The Museum Box by Joseph P. Garland (@JPGarlandAuthor). 235 Words
Just the yolks
He looked at the table setting and then back at the name of the restaurant – and realized that Illia would never take him to a normal restaurant. No— that was out of the question, and he was either going to love it or hate it. There was no middle ground, there never was where Illia was concerned.
The Looking Glass Tea Parlor, wasn’t just a tribute to Lewis Caroll, but all his childhood favorites and they were all quite mad, but he was beginning to realize, so was he.
From the Suess chef to the Maître d’ he realized there was no place he’d rather be…
He continued to read the poem on the front of the menu and then realized, it wasn’t a poem, but a riddle.

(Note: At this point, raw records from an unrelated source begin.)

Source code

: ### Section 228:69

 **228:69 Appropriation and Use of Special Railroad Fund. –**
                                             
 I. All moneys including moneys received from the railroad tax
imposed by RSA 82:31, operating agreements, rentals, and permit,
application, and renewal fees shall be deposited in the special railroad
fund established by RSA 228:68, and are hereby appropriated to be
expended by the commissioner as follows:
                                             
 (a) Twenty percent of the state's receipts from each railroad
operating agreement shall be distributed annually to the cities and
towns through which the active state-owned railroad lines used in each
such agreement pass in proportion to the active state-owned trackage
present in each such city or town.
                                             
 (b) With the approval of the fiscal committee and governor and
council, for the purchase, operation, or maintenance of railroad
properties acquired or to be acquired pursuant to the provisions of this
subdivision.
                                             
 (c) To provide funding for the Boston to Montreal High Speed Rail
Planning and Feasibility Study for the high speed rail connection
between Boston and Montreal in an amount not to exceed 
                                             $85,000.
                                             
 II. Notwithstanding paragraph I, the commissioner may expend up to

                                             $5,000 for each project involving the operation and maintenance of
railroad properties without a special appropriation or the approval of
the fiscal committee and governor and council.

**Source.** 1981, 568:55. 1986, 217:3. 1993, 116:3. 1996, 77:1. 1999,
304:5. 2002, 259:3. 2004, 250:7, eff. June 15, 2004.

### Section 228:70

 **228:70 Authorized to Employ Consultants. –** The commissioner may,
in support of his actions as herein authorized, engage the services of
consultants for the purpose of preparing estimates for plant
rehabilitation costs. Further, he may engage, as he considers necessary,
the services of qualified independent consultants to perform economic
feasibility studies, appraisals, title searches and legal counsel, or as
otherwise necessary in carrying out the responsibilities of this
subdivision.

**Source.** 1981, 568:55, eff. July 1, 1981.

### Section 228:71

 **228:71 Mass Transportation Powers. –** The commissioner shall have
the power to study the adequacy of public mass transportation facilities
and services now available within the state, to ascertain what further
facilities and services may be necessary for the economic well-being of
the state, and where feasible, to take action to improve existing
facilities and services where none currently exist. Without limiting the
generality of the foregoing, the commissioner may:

A riddle as to what the menu options were.
Chicken, No bones, broken and battered
Folded, and molded,
Grated potatoes, smashed and shattered
Tempra painted breads freshly made
Execution stayed instead.
“Chicken, no bones,” he repeated, then looked at Illia. “Eggs?”
She smiled and nodded.
“Battered eggs?”
“Hard-boiled eggs, battered in bacon,” she explained as she signaled their waiter.
“What about the cholesterol?” I asked.
Consider this a stay of execution.
I smiled if we all were mad, what a way to go.